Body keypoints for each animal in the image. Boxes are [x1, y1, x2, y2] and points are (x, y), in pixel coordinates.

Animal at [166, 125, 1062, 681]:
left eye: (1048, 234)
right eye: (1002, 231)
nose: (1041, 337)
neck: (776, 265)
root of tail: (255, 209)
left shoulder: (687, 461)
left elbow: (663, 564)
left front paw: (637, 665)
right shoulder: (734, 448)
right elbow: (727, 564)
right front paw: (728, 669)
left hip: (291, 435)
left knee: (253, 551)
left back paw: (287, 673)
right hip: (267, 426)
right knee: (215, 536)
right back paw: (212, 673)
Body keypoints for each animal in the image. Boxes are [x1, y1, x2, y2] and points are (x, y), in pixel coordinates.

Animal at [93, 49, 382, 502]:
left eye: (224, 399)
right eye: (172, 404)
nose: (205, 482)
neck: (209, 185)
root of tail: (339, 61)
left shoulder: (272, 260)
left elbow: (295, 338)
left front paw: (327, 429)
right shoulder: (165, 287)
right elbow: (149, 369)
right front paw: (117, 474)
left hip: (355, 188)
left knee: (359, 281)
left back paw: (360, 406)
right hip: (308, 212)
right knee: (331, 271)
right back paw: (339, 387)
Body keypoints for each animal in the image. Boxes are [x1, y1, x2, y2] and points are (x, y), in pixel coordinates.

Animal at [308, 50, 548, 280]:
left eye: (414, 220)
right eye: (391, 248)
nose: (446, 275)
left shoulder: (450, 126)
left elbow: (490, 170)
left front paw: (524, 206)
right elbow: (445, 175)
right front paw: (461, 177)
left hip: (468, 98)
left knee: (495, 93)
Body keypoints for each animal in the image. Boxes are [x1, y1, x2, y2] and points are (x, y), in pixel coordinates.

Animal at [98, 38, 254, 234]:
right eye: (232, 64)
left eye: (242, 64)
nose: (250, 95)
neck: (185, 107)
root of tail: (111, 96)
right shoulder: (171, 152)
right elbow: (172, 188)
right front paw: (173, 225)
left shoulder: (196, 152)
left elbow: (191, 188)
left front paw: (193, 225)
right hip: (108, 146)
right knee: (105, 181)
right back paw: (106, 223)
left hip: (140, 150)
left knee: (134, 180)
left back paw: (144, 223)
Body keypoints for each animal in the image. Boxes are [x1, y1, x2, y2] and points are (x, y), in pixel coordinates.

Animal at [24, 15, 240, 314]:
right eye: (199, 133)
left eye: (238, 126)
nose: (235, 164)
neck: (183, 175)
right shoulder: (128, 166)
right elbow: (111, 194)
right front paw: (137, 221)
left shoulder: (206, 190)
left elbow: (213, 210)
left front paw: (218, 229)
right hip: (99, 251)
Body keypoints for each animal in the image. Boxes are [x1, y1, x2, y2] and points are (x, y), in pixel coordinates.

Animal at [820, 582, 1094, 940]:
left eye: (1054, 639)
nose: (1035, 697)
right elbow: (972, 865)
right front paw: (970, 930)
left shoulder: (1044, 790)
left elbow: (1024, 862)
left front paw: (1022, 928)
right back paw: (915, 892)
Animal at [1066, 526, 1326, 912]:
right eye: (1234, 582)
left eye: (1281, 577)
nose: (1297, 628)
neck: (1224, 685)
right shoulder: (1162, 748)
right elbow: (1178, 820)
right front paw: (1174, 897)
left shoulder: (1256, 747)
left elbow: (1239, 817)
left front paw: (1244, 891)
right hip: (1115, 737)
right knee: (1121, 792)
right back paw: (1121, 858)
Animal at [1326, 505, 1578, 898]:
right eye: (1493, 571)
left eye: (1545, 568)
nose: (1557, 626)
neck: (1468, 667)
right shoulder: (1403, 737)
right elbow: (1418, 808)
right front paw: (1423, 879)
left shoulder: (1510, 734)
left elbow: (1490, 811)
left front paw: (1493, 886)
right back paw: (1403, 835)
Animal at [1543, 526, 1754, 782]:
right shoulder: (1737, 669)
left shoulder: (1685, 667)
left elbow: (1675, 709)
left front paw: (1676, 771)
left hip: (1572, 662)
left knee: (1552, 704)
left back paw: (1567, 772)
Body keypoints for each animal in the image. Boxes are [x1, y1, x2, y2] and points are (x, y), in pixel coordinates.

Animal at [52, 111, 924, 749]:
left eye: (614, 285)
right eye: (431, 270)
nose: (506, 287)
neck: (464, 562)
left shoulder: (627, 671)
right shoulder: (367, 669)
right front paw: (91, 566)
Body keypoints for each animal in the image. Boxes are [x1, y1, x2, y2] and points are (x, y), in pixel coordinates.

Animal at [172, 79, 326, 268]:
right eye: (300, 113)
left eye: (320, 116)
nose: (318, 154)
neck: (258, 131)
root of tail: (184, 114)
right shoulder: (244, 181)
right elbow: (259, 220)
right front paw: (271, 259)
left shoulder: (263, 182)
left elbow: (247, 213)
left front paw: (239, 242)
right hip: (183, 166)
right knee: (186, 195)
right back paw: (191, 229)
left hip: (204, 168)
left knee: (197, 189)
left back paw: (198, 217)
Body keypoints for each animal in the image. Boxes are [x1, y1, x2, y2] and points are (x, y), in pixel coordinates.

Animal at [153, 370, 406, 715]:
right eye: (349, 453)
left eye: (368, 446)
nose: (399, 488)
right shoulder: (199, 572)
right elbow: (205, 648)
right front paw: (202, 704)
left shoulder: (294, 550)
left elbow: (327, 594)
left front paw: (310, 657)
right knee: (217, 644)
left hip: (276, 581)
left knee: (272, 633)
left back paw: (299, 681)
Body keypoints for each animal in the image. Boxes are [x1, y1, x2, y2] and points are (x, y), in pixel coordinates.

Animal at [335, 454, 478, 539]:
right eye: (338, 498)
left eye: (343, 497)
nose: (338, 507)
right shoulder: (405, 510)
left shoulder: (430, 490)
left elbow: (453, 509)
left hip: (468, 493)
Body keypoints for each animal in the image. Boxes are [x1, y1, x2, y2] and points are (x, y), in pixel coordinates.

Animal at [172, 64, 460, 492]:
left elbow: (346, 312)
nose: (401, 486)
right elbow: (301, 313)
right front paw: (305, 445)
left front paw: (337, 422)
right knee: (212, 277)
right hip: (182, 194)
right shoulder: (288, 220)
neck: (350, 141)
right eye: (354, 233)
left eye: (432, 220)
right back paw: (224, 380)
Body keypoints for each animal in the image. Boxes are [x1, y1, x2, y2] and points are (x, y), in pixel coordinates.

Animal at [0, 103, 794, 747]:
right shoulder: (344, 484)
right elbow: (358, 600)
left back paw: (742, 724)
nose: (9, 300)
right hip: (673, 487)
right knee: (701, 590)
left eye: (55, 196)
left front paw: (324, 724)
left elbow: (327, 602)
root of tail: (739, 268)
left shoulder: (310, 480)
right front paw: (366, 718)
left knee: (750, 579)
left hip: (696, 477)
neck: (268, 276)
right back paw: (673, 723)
○ ○ ○ ○
What to produce: What you should output is every line of the records above, from the first through the line containing "right back paw: (339, 387)", unchanged.

Answer section:
Body keypoints for each animal in the image. Boxes are [x1, y1, x2, y2] and points are (x, y), in pixel coordinates.

Animal at [166, 125, 1062, 681]:
left eye: (1048, 234)
right eye: (1002, 231)
nose: (1041, 337)
neck: (776, 265)
root of tail: (255, 209)
left shoulder: (687, 461)
left elbow: (663, 564)
left front paw: (637, 665)
right shoulder: (734, 448)
right elbow: (727, 564)
right front paw: (728, 669)
left hip: (291, 435)
left knee: (253, 551)
left back paw: (287, 673)
right hip: (267, 426)
right knee: (215, 536)
right back paw: (212, 673)
Body keypoints for each animal in the image. Boxes are [x1, y1, x2, y2] and points are (x, y), in pixel coordinates.

Animal at [93, 49, 382, 502]:
left eye: (224, 399)
right eye: (172, 404)
nose: (205, 482)
neck: (209, 185)
root of tail: (339, 61)
left shoulder: (272, 260)
left elbow: (295, 338)
left front paw: (327, 429)
right shoulder: (165, 287)
right elbow: (149, 369)
right front paw: (117, 474)
left hip: (355, 188)
left knee: (359, 281)
left back paw: (360, 406)
right hip: (308, 212)
right knee: (331, 271)
right back paw: (339, 387)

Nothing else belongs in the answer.